Блог
Storyport

«Скажу крамольную вещь: некоторые книги лучше слушать, чем читать»: интервью с Борисом Куприяновым

Поделиться в социальных сетях

17 августа 2020

«Горький» и Storyport запустили совместный проект: избранные материалы одного из главных литературных изданий страны были озвучены и теперь доступны в сервисе аудиокниг. По этому поводу мы решили поговорить с Борисом Куприяновым, основателем «Горького» и «Фаланстера», о кризисе в книжной индустрии, забытых отечественных писателях и осмыслении 1990-х годов.

Борис Куприянов — блог Storyport

«Скажу крамольную вещь: некоторые книги лучше слушать, чем читать»: интервью с Борисом Куприяновым

Во время самоизоляции многие писали о трудностях в книжной индустрии — по всей цепочке: от издательств до книжных магазинов.

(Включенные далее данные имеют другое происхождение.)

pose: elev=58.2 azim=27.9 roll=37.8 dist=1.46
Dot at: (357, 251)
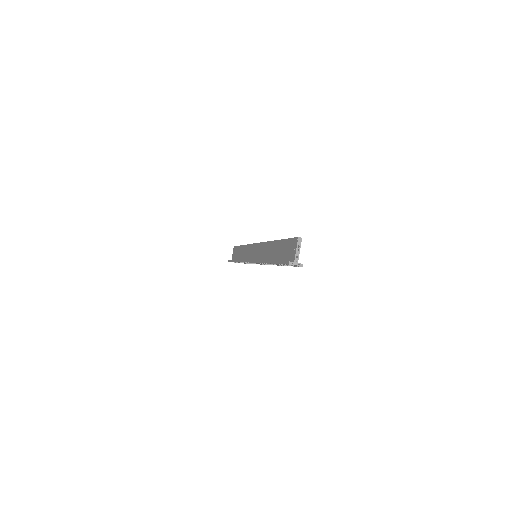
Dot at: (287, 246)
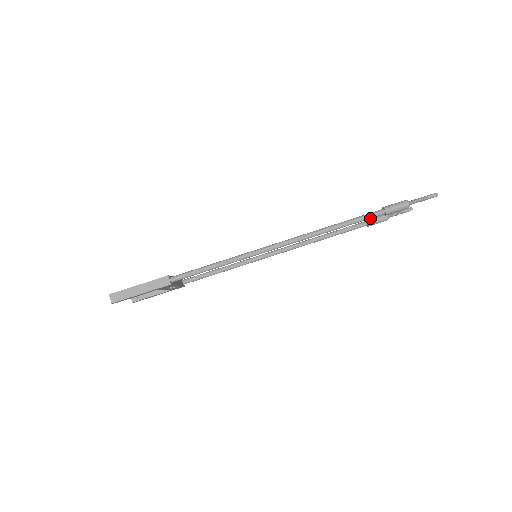
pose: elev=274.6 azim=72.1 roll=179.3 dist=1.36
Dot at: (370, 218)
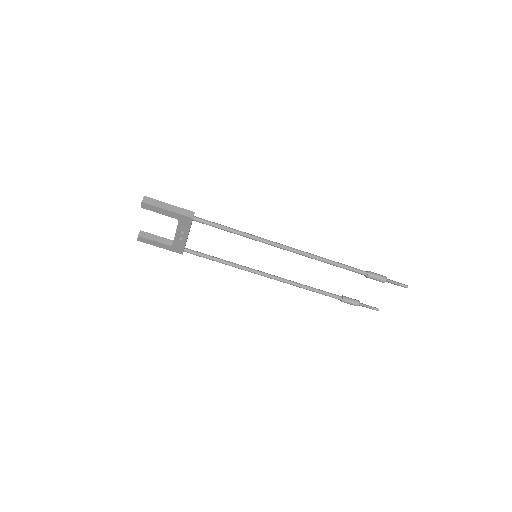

Сейчас жизнь постепенно возвращается в привычные рамки, и отсюда вопрос: как себя чувствуют книжные магазины и маленькие издательства сегодня?

Пока еще ничего не кончилось. Мы даже не можем посчитать и оценить последствия того кризиса, что случился весной. Карантин в первую очередь ударил по книжным магазинам — они оказались закрыты и перестали вести свою непосредственную деятельность. Кто-то смог наладить доставку книг покупателям, кто-то — нет, и для тех, кто не смог, это обернулось крахом. То есть магазины пострадали от карантина первыми. Но это не значит, что они пострадали больше всех. Сейчас фронт борьбы находится на линии издательств. Потому что издательствам не платили денег за март, апрель, май, июнь — только сейчас начинают платить. То есть фактически издательства не получали денег четыре месяца. И они в катастрофическом положении — особенно небольшие издательства. Поэтому победу над кризисом праздновать рано. Дай бог, в нашей отрасли мы чумную колонну построим в январе 2021-го, а то и в феврале.

Есть ли какие-то надежды на выправление ситуации?

Надо максимально четко и честно выполнять свои обязательства перед издательствами. Карантин должен был научить нас нескольким вещам. Первое — мы находимся в зависимости от наших покупателей. Магазин «Фаланстер» продает книги не просто абстрактным людям, а совершенно конкретным людям, и они — это и есть «Фаланстер». Те, кто работает в магазине, — это лишь небольшая часть айсберга. Поэтому мы изменили отношение к людям после пандемии. Мне хочется думать, что мы стали нежнее, честнее, откровеннее в работе с ними. Мы организовали доставку, которую не прекращаем до сих пор, так что все, кто по-прежнему находится в самоизоляции, могут получать наши книги.

Второе — это отношения с нашими поставщиками и коллегами. Они также должны быть открытыми, честными, искренними и прозрачными. Нам, с одной стороны, в новой ситуации сложно, а с другой — легко. Мы успели переехать в новое помещение, влезли в долги, но сделали все это до пандемии, и до марта у нас выросли обороты. То есть перед карантином у нас был «высокий старт». Поэтому мы надеемся, что к концу года удастся выправить ситуацию. Похожая история, кстати, происходит с питерским магазином «Подписные издания», которые влезли в большой ремонт, расширились и за счет этого не сокращаются, а растут. Но магазинам, которые никак не изменились, приходится сложно.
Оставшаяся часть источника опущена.